We left Milan behind.

The traffic at the end of the day, when everyone spills out of the offices, fleeing deadlines, rushing home. Immersed in the endless rhythm of a city that never stops.

On the highway, the flow continued. Fast, congested, anonymous. I think that highways are non-places: they extend the city outward, carrying its noise further, but never truly upward. They don’t lead to silence.

The change began with the hairpin bends. Curves carved into the mountain forced us to slow down, to follow the rhythm of stone` and slope. Each turn was a new beginning, each ascent a reminder that altitude has its own pace. From the linear to the sinuous, from the predictable to the unexpected. Only there did the journey truly begin. 

Stillness. Thin air. A horizon wide enough to hold breath. At 2,400 meters, the refuge stood at the edge of stone and sky. Not simply a destination, but a threshold. Once built for survival, these places now hold something else: a pause, a different rhythm, distance from everything left below. A roof against the weather, but also a shelter for time itself.

At night the contrast revealed itself most clearly. In Milan, the sky is erased by neon and headlights. Here, darkness becomes a gift. The absence of light reveals another kind of illumination: constellations unfolding endlessly above us. 

Protection, not emptiness. 

Dawn fractured the silence, unveiling nature in a different way, carried lightly by the thin air. Time itself dissolved, measured differently here. 

And yet, in this distance, we did not become different. We didn’t leave ourselves behind with the city. What we wear every day, our habits, our essence, our second skin, follows us here. The same jackets that cut through urban nights warm us in the mountain air.
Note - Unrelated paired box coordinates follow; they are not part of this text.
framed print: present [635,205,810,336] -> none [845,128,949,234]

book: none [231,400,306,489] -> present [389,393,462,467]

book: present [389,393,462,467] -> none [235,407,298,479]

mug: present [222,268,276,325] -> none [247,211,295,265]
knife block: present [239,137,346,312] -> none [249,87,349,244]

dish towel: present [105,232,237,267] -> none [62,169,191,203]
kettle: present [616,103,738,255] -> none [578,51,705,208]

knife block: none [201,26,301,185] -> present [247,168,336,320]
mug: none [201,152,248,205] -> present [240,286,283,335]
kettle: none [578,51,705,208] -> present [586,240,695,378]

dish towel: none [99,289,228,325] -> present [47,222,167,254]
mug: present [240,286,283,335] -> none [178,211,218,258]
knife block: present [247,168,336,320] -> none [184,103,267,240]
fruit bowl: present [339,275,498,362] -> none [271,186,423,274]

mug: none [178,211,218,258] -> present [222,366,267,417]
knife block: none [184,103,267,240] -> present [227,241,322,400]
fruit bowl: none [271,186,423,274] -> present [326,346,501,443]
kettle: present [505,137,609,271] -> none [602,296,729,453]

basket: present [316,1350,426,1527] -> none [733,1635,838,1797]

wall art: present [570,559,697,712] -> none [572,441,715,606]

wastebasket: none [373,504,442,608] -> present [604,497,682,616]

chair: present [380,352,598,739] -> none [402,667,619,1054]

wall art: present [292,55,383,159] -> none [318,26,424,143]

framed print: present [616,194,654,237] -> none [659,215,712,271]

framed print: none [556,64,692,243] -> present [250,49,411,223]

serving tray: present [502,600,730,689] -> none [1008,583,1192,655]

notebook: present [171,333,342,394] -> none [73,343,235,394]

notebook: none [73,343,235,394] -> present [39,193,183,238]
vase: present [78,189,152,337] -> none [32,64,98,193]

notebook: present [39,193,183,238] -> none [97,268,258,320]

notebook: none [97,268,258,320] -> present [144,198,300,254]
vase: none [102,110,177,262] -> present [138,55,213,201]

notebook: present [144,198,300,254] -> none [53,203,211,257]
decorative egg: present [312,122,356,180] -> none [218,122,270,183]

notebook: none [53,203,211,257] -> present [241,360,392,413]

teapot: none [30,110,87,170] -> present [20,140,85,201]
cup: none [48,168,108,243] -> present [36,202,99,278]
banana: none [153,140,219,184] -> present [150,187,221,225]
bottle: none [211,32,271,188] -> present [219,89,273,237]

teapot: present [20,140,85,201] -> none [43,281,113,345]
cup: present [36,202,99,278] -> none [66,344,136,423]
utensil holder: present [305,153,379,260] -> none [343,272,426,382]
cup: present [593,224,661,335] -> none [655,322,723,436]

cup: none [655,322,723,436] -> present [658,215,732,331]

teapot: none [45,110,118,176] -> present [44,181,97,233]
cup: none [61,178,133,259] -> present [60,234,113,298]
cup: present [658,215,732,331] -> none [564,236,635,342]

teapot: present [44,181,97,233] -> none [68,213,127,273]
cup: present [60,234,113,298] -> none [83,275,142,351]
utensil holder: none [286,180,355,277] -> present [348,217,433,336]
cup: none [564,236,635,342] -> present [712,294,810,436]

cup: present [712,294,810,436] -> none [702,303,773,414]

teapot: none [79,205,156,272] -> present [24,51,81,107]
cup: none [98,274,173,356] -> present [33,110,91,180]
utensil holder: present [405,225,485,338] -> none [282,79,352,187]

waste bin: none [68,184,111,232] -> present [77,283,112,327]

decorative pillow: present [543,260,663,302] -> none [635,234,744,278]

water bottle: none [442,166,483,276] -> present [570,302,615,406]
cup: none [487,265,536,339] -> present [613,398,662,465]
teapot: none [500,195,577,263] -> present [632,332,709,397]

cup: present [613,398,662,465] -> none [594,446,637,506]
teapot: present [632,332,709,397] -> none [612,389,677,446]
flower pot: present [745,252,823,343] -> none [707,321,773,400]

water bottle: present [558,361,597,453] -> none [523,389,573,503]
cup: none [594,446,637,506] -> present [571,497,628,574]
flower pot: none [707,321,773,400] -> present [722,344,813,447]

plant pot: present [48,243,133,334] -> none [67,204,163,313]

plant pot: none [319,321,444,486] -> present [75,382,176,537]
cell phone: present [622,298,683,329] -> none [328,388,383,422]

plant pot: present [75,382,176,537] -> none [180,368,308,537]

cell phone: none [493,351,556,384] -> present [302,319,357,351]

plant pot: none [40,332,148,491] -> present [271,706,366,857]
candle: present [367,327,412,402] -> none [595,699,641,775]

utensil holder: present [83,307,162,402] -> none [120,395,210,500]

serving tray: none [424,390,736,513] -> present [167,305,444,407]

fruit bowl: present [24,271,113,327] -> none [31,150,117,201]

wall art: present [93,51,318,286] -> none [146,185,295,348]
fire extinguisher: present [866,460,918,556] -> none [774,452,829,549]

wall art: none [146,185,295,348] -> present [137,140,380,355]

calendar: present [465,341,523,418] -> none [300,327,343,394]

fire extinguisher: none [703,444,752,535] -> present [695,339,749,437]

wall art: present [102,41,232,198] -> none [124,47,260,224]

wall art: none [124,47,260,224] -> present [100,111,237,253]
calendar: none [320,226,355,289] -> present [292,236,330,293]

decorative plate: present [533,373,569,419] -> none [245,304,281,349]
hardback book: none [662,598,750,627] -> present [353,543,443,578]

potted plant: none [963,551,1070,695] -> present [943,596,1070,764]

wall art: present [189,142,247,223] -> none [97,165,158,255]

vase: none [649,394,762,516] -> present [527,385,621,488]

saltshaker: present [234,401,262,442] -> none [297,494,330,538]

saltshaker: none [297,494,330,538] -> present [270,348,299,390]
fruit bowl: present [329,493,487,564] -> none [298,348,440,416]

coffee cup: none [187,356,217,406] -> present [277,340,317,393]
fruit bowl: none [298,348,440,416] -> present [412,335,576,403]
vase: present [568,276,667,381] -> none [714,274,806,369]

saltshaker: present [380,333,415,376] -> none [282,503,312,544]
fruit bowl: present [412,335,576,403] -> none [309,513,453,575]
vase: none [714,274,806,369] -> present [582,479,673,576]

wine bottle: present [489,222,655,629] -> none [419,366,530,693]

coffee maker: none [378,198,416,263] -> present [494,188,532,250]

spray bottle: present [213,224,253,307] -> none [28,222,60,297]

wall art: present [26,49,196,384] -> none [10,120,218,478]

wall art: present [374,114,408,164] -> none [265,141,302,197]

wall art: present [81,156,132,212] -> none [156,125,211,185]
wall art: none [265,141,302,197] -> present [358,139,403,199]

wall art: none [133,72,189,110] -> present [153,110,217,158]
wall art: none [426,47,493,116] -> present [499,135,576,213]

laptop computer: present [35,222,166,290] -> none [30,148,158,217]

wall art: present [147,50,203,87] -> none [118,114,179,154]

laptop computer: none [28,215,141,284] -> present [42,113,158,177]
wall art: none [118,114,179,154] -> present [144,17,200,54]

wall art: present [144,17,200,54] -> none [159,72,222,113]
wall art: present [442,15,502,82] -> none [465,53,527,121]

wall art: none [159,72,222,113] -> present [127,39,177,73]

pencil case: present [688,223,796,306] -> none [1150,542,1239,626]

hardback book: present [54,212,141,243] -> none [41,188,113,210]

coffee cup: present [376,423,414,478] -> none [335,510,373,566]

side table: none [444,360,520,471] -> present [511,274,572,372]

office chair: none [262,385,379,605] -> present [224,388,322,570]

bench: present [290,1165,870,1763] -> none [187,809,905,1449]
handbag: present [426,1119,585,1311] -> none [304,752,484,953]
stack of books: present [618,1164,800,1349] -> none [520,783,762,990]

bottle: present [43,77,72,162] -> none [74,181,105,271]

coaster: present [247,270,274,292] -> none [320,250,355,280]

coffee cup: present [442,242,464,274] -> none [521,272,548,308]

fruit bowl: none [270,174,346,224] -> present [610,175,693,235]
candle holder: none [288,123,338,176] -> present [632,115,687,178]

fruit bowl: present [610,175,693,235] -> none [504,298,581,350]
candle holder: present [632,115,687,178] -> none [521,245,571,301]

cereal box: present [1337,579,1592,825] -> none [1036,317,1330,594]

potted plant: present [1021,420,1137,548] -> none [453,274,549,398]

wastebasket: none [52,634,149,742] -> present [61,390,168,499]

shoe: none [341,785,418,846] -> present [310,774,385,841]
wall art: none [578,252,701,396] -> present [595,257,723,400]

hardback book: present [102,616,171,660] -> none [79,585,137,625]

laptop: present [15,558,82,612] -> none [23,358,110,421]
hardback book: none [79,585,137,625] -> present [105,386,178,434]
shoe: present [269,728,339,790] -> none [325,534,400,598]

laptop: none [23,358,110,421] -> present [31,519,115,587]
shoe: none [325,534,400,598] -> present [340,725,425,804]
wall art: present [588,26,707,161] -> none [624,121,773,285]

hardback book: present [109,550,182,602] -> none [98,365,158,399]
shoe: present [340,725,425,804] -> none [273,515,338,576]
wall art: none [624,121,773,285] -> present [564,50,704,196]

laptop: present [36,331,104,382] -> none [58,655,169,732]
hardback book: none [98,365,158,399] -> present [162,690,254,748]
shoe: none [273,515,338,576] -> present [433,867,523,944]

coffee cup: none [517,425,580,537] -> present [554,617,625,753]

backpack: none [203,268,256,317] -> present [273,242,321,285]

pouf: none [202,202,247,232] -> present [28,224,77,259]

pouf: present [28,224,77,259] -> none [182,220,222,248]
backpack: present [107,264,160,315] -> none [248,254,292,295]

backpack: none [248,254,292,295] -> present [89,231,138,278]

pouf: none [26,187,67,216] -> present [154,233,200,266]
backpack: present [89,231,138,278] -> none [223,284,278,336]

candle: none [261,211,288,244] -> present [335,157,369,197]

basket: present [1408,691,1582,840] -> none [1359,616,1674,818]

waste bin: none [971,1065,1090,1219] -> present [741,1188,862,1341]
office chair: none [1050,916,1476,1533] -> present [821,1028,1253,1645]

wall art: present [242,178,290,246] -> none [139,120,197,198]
The same silhouettes that move through crowded streets belong just as naturally among stone and silence. Continuity is what makes refuge possible: we are not strangers here, but ourselves, simply at rest. 

What we found was more than shelter. It was a reminder that safety is not only protection from the elements, but the creation of space to breathe. A pause from velocity, from expectation, from the constant elsewhere. 

This season tells us something simple: we can face the return to frenetic days only if we know there is a place, a moment, where we can stop. Not to escape, but to gather strength. Not to run away, but to begin again. 

That’s where we went to stay in peace.